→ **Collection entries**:
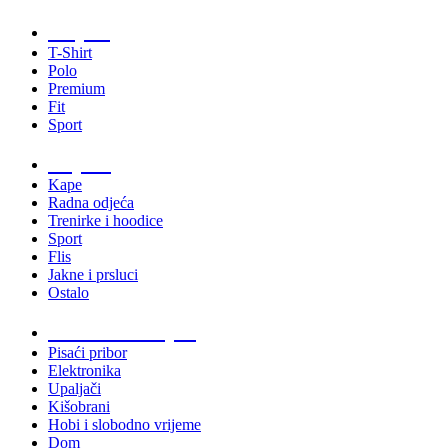
Majice
T-Shirt
Polo
Premium
Fit
Sport
Odjeća
Kape
Radna odjeća
Trenirke i hoodice
Sport
Flis
Jakne i prsluci
Ostalo
Promo materijali
Pisaći pribor
Elektronika
Upaljači
Kišobrani
Hobi i slobodno vrijeme
Dom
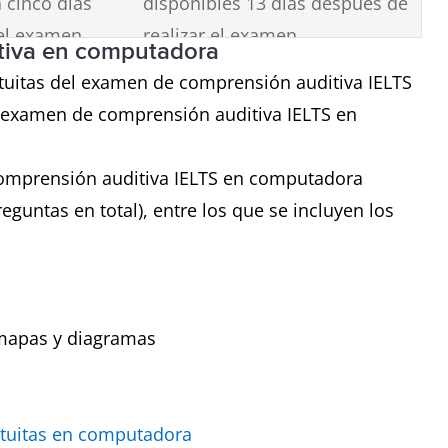
a cinco días
disponibles 13 días después de
el examen.
realizar el examen.
itiva en computadora
tuitas del examen de comprensión auditiva IELTS
una
Busque el ícono de una hoja
l examen de comprensión auditiva IELTS en
rvar el
de papel al reservar el examen.
comprensión auditiva IELTS en computadora
eguntas en total), entre los que se incluyen los
 días a la
Exámenes hasta 48 días al año
al día.
(jueves y sábados).
 mapas y diagramas
atuitas en computadora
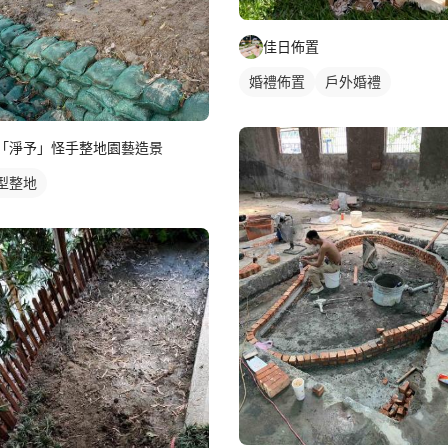
佳日佈置
婚禮佈置
戶外婚禮
「淨予」怪手整地園藝造景
型整地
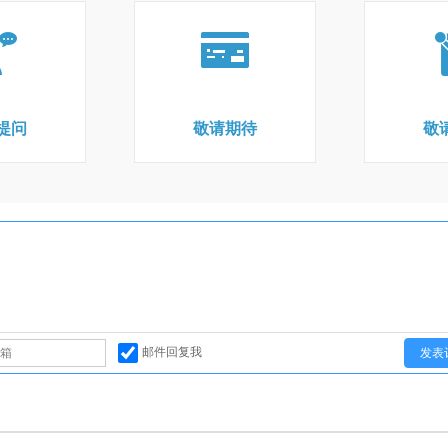
提问
敬请期待
敬
邮件回复我
发表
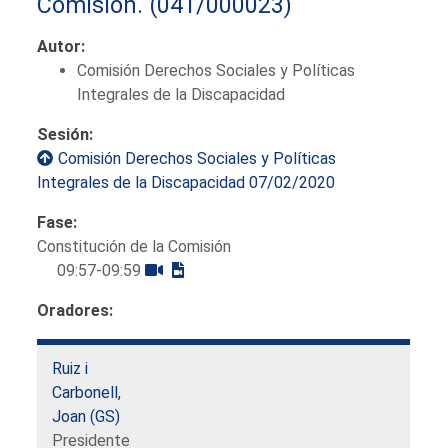
Comisión.
(041/000023)
Autor:
Comisión Derechos Sociales y Políticas
Integrales de la Discapacidad
Sesión:
Comisión Derechos Sociales y Políticas
Integrales de la Discapacidad 07/02/2020
Fase:
Constitución de la Comisión
09:57-09:59
Oradores:
Ruiz i
Carbonell,
Joan (GS)
Presidente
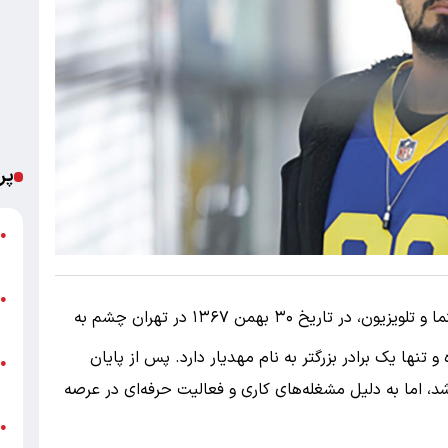
پر
ت
●
ع
پ
●
مهرداد صدیقیان، بازیگر پرطرفدار سینما و تلویزیون، در تاریخ ۳۰ بهمن ۱۳۶۷ در تهران چشم به
ا
تنها یک برادر بزرگتر به نام مهدیار دارد. پس از پایان
خ
●
ب
د، اما به دلیل مشغله‌های کاری و فعالیت حرفه‌ای در عرصه
●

→ **Aim of the exercise**: Going through the entries above, count the lines that include "auditiva" and state only the result.

→ **Result for this task**: 3